O TREM DO RETIRANTE
Moroso roda o trem, eterno vagabundo,
aos solavancos sobre os trilhos deslizando.
Despreocupado,
à toa,
indiferente,
mudo ao sofrimento,
alheio
ao sofrimento fundo,
dessa maldita casta,
escórea sertaneja,
faminta e desgraçada,
eternamente andeja,
que busca a Canaã da Terra Brasileira.
É o trem do retirante - e este é como um animal
largado ao seu destino,
ao ermo,
ao vendaval,
à fome e ao desabrigo, à morte que o espreita.
Resfolga a velha máquina insone, tresnoitada.
Em baforadas solta aos ares a fumaça,
que além,
negra retinta,
aos poucos se adelgaça
e após desaparece ao perpassar da estrada.
Cochila preguiçoso e lerdo o maquinista.
Crepita o fogaréu, que ao punho do foguista,
recebe a seca lenha – o combustível farto
deste Sertão queimado ao quente sol de agosto.
Boceja o maquinista,
acorda,
esfrega o rosto.
Solta a pressão à máquina. Irrompe, estrídulo, o apito.
Além, o panorama é simplesmente tétrico!
Arvores secas - possa o verso descrever -...
hirtas e tristes.
Morta aquela,
esta sem ter
à hora derradeira um pingo d´água.
Céptico,
o velho juazeiro acabrunhado mira
o sol que paira além.
Baqueia a velha imbira.
Devora o arvoredo,
escalda-o o sol, calcina.
O próprio sol tem sede e busca onde beber.
A Natureza nega a gota d´água ao ser
da própria criação.
E o negro horror domina.
Lá roda o trem, moroso, aos solavancos.
Grita no range range atroz de ferros velhos, gastos.
Surge à distância, agora, uma cidade.
O trem apita.
Põe-se Flora à janela, enquanto pára o trem.

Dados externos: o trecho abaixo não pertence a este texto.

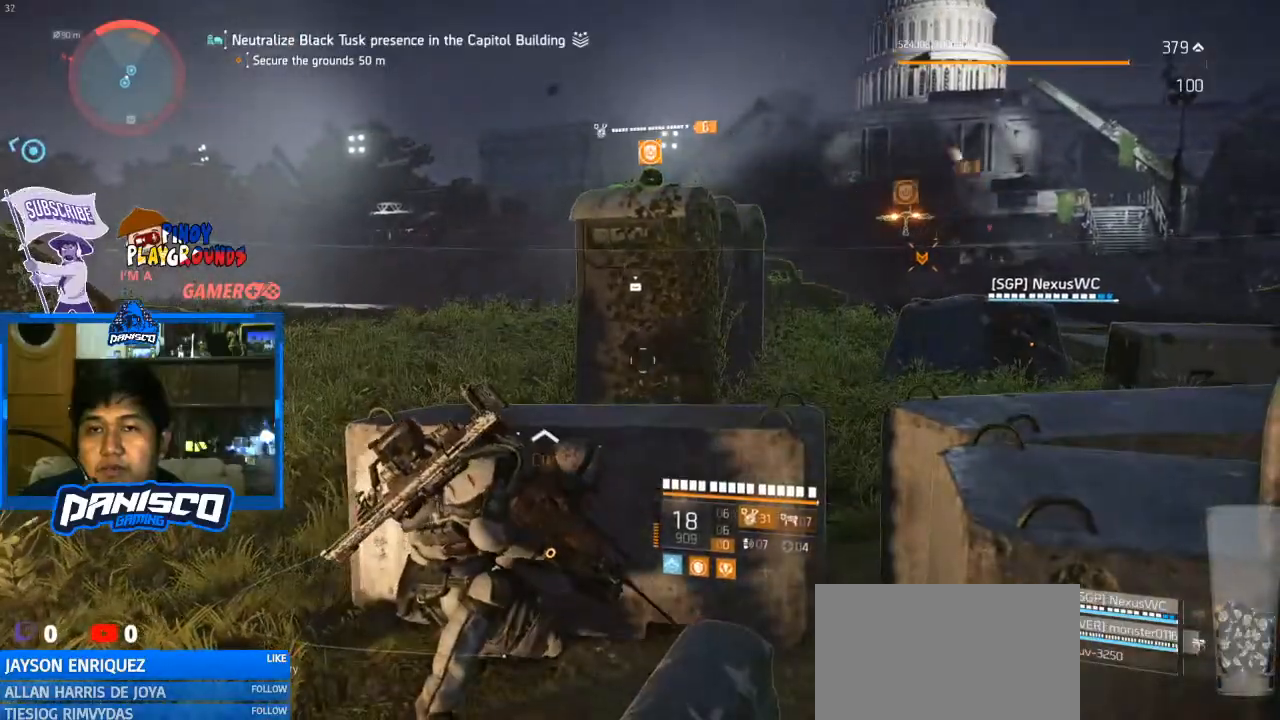
{"keys": [], "mouse": [], "events": []}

Contempla, acabrunhada, o imenso vai e vem,
da aglomerada gente à frente da estação.
Rapazes de gravata e moças sorridentes,
no gargalhar feliz e doce, indiferentes
passeiam lado a lado.
Adiante,
a multidão daqueles que não tem o que comer,
deslisa em volta ao trem pedindo um pão,
um níquel,
com que sacie a sede
e mate a fome
- o agro e triste pesadelo aplaque.
A turba pisa,
esquálida,
amarela,
acabrunhada,
ante o tristonho olhar daquela moça pálida,
que em nada mais sabe pensar, senão na própria fome.
Cá na segunda classe, o trem é um antro imundo.
E ainda trepa à classe, aqui, um iracundo,
faminto povaréu a comprimir-se.
O trem some na estrada após um longo apito que ensurdece.
Resfolga a máquina, o tempo é longo como a estrada,
lerdo e cansado, bruto assim como a jornada.
E vão-se as horas uma a uma - a noite desce.
Roda o noturno sempre indiferente a tudo.
E o poviléu faminto e triste, quedo, mudo...
Ninguém quebra o silêncio à classe, todos pensam.
Aqueles corações misérrimos despregam-se
do sórdido ambiente e no passado apegam-se.
Quanta recordação longínqua eles condensam.
E Flora volve o olhar atrás, volta ao passado.
Seu cérebro repisa um turbilhão de idéias.
Formigam, mansamente os pensamentos.
A lembrança
das quadras infantis,
do tempo afortunado,
quando ela era a flor mais bela do arraial
e não previa nunca o sofrimento e o mal.
Tenta sorrir: em vão, pensar em seu futuro.
Enxerga além, tão só a vastidão do escuro.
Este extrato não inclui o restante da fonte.